The start hours argument is for how many hours ago to get posts. For example, if startHours=6, than only posts created after six hours ago will be returned.
def rank(request, startHours):
First I order all of the posts by votes
unorderedPosts=Post.objects.order_by('-votes')
Then posts are excluded by categories the user has specified
if request.user.is_authenticated():
preferences=request.user.categorypreference_set.filter(on=False)
for preference in preferences:
unorderedPosts=unorderedPosts.exclude(category_name=preference.category_name)
Then I make endHours, which is always 4 hours ahead of startHours argument
endHours=startHours+4 #4 hour time window
Now I slice the unorderedPosts and get only the ones created in the time window startHours to endHours from now. For example, if startHours=4, than only posts created after 4 hours ago but before 8 hours ago will be returned.
posts=unorderedPosts.filter(created__gte=(timezone.now()-datetime.timedelta(hours=endHours)))
posts=posts.exclude(created__gte=(timezone.now()-datetime.timedelta(hours=startHours)))
Now I make a loop that will move the time window back until at least one post is found that has a creation date that fits the time window. I make the check variable to prevent an infinite loop (the loop will quit if no posts are found within 200 hours).
count=posts.count()
check=endHours
while count<1 and endHours<(check+200):
endHours+=4
startHours+=4
posts=unorderedPosts.filter(created__gte=(timezone.now()-datetime.timedelta(hours=endHours)))
posts=posts.exclude(created__gte=(timezone.now()-datetime.timedelta(hours=startHours)))
count=posts.count()
if count>=1: return posts, endHours
return posts
My biggest concern is making a queryset of ALL the posts in the beginning. This function is meant to return posts in small time windows, will it be unnecessarily slowed down by ranking all of the posts in the database? I know that django/python querysets are quite efficient but won't ranking a set that contains thousands of objects be cumbersome for the purpose of this function?
If this is a problem, how could I make it more efficient while keeping everything accessible?
Here is a post of the whole thing.
def rank(request, startHours):
unorderedPosts=Post.objects.order_by('-upVote')
if request.user.is_authenticated():
preferences=request.user.categorypreference_set.filter(on=False)
for preference in preferences: #filter by category preference
unorderedPosts=unorderedPosts.exclude(category_name=preference.category_name)
endHours=startHours+4 #4 hour time window
posts=unorderedPosts.filter(created__gte=(timezone.now()-datetime.timedelta(hours=endHours)))
posts=posts.exclude(created__gte=(timezone.now()-datetime.timedelta(hours=startHours)))
count=posts.count()
check=endHours
while count<1 and endHours<(check+200):
endHours+=4
startHours+=4
posts=unorderedPosts.filter(created__gte=(timezone.now()-datetime.timedelta(hours=endHours)))
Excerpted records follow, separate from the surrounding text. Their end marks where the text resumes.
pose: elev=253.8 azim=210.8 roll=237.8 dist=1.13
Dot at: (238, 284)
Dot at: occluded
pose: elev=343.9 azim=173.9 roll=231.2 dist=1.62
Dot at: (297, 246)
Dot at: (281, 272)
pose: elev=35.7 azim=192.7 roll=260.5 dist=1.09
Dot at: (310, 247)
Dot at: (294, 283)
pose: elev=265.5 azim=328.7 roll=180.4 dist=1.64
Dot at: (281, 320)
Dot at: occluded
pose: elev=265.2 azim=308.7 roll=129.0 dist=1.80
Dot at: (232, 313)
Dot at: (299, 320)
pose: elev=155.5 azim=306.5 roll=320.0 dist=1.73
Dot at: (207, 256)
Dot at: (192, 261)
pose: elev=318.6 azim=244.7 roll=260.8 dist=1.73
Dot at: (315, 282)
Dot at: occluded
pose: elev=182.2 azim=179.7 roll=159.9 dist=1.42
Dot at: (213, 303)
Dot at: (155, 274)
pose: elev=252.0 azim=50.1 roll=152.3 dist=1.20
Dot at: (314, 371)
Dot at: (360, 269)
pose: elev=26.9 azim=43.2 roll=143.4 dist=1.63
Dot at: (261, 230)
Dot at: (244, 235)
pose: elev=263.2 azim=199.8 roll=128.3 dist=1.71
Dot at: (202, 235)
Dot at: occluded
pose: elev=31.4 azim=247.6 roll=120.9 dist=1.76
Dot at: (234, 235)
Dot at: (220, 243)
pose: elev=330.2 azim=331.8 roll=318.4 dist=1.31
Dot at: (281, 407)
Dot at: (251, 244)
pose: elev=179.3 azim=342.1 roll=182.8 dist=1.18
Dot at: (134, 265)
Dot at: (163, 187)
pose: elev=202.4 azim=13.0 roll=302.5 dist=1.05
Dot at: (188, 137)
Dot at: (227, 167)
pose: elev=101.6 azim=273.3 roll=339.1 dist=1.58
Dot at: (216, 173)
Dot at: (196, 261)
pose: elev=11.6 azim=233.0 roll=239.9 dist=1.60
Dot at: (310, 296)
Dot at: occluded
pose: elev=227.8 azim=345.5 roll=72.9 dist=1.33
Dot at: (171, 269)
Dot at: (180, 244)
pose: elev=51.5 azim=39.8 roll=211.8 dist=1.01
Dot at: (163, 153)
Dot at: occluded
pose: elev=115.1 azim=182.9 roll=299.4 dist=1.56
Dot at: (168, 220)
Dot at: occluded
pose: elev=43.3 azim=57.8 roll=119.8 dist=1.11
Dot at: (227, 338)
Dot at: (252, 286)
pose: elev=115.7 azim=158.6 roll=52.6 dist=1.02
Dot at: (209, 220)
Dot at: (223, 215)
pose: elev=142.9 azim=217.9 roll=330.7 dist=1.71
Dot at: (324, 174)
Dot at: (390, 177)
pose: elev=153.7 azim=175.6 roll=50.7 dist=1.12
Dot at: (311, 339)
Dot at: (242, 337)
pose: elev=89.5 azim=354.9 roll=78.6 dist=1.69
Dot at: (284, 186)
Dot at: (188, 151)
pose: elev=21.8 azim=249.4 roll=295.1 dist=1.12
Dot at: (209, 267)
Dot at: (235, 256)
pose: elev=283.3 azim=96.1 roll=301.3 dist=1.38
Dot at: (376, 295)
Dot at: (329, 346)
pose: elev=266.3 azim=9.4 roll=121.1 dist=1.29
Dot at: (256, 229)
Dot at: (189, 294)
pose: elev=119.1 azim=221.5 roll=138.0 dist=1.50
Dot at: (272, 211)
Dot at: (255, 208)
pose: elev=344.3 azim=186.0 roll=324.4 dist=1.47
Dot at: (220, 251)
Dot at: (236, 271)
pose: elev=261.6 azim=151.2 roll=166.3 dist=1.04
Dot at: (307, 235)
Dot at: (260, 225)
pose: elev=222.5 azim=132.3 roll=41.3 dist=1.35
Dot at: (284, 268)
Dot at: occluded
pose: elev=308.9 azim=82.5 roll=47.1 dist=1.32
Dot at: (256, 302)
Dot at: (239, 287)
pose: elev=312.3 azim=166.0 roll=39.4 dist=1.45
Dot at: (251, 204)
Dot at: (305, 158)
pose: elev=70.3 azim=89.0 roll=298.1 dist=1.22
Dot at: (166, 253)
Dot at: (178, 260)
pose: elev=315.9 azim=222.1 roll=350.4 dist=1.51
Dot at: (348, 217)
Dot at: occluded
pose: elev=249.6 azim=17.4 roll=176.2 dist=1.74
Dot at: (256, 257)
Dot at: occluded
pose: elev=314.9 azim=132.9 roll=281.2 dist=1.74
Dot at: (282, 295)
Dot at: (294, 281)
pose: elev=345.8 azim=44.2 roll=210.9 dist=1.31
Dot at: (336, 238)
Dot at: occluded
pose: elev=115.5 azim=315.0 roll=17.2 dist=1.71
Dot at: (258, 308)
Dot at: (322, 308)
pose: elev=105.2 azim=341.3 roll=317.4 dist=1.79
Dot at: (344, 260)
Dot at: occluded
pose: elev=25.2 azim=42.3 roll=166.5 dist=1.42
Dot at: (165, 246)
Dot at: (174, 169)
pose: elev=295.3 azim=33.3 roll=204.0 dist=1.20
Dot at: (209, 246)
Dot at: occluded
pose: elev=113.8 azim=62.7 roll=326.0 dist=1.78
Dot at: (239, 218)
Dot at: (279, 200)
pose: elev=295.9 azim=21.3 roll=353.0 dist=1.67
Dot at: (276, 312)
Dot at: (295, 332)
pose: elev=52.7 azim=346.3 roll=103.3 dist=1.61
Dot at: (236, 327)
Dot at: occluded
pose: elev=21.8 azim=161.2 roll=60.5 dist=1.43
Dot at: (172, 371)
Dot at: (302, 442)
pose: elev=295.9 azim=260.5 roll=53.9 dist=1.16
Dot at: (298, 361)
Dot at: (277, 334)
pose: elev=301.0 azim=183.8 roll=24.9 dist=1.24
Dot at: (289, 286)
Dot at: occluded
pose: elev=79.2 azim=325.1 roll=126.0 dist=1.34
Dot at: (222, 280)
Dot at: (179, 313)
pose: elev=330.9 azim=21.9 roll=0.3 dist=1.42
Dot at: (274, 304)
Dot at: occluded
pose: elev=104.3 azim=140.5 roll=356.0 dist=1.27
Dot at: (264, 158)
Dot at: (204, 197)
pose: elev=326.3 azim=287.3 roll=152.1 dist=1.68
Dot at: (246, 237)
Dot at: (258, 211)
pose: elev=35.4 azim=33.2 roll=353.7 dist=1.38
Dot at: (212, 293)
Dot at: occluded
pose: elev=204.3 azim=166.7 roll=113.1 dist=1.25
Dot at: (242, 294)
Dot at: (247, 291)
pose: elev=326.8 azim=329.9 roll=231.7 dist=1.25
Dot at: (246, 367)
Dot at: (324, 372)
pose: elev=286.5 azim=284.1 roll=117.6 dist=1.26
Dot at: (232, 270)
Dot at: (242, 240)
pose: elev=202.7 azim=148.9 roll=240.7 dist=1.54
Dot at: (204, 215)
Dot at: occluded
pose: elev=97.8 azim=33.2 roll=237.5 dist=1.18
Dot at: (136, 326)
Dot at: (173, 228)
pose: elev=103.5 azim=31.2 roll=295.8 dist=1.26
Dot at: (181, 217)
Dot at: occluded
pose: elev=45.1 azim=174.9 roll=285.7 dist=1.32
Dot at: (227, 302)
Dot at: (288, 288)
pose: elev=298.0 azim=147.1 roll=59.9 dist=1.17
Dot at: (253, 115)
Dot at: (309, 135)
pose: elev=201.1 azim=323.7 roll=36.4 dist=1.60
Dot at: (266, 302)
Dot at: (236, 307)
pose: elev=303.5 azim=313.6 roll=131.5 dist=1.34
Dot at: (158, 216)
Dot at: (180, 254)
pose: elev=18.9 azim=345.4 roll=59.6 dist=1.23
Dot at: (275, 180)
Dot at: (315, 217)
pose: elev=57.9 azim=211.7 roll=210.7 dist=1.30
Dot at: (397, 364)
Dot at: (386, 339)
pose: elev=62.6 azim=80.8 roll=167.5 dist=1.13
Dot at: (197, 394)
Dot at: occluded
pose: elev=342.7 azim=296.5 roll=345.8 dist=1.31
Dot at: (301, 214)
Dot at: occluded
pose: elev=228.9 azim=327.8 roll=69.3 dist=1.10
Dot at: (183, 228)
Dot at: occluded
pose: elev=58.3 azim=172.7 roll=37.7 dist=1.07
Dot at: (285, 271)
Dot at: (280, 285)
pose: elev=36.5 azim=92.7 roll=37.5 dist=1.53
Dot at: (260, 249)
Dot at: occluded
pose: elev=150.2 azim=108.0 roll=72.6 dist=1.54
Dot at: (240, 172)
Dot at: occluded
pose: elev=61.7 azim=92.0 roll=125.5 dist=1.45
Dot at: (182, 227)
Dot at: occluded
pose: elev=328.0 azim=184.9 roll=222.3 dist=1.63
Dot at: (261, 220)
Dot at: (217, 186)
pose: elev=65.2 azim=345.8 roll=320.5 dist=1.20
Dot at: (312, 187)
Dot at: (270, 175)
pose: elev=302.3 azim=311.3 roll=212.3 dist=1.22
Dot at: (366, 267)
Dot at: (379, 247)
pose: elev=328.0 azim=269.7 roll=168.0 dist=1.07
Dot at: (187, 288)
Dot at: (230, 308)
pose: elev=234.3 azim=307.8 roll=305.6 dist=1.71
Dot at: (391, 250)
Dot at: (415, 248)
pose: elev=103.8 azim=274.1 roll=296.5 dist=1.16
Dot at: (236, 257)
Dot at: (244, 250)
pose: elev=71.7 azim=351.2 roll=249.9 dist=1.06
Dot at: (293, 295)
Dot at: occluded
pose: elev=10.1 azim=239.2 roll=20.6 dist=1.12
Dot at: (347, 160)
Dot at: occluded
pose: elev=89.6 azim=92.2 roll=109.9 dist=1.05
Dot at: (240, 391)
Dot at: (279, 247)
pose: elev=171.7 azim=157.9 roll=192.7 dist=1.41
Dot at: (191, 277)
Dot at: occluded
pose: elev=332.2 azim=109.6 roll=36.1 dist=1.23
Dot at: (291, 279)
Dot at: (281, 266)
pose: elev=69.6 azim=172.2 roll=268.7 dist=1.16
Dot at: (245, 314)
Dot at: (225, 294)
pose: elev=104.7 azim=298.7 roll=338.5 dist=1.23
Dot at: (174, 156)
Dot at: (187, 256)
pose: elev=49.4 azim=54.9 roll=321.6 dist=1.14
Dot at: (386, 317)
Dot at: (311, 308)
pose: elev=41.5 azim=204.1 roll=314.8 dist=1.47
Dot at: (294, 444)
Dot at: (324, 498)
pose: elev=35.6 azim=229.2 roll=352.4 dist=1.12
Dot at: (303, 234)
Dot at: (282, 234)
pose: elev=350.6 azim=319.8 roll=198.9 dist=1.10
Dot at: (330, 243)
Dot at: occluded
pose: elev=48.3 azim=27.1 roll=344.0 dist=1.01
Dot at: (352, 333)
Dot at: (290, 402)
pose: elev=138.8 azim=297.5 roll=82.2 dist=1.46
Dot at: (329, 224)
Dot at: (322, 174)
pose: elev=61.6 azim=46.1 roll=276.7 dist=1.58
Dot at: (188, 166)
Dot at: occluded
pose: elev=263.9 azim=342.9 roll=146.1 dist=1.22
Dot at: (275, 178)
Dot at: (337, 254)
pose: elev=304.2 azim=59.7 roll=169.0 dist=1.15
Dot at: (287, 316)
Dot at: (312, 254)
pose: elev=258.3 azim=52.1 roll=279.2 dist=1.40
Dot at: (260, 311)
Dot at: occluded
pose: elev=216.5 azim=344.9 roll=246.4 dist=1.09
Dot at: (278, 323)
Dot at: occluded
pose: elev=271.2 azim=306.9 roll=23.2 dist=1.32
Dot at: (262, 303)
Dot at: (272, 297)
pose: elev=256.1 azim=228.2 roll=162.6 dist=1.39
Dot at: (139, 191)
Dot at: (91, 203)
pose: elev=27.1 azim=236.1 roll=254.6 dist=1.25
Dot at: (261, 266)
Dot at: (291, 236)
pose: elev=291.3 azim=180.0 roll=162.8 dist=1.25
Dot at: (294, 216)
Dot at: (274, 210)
posts=posts.exclude(created__gte=(timezone.now()-datetime.timedelta(hours=startHours)))
count=posts.count()
if count>=1: return posts
return posts
Your main concern is not something you need to worry about. Check the docs on When querysets are evaluated - you can define and add clauses to a queryset indefinitely and it won't actually be run against the database until you call something that actually requires hitting the database.
What will require multiple queries is iterating through time until you hit a window that has posts. You'll have better performance if you check the latest created
time in one call, use that to work out your window, then limit the posts based on that and then sort by number of votes.
Something like:
unorderedPosts = Post.objects.all()
if request.user.is_authenticated():
preferences=request.user.categorypreference_set.filter(on=False)
for preference in preferences: #filter by category preference
unorderedPosts=unorderedPosts.exclude(category_name=preference.category_name)
latest_post_datetime = unorderedPosts.aggregate(Max('created'))['created__max']
original_start_time = datetime.datetime.now() - datetime.timedelta(hours=startHours)
latest_post_day_start_time = datetime.datetime.combine(latest_post_datetime.date(), original_start_time.time())
# a timedelta guaranteed to be less than 24 hours
time_shift = latest_post_day_start_time - latest_post_datetime
timewindow = datetime.timedelta(hours=4)
if time_shift.days >= 0:
extra_windows_needed = time_shift.seconds / timewindow.seconds
else:
# negative timedeltas store negative days, then positive seconds; negate
extra_windows_needed = -(abs(time_shift).seconds) / timewindow.seconds
start_time = latest_post_day_start_time - (timewindow * (extra_windows_needed + 1))
posts = unorderedPosts.filter(created__gte=start_time).order_by('-upVote')
return posts
The math here is only right as long as your number of hours in your window (4) divides evenly into the day - otherwise calculating the correct offset gets trickier. Basically, you need to take time offset mod time window length, and I'm exploiting the fact that if you end up in the same calendar day I know the days mod four hours part works out.
Also, it doesn't include an end time because your original logic doesn't enforce one for the initial startHours
period. It'll only move the start time back out of that if there are none within it, so you don't need to worry about stuff that's too recent showing up.
This version makes at most three DB queries - one to get the category preferences for a logged in user, one to get latest_post_datetime
and one to get posts
, with confidence of having at least one matching post.
You might also consider profiling to see if your DB back end does better with a subquery to exclude unwanted categories:
if request.user.is_authenticated():
unorderedPosts = unorderedPosts.exclude(category_name__in=request.user.categorypreference_set.filter(on=False).values_list('category_name')
As the __in lookup docs note, performance here varies with different database back ends.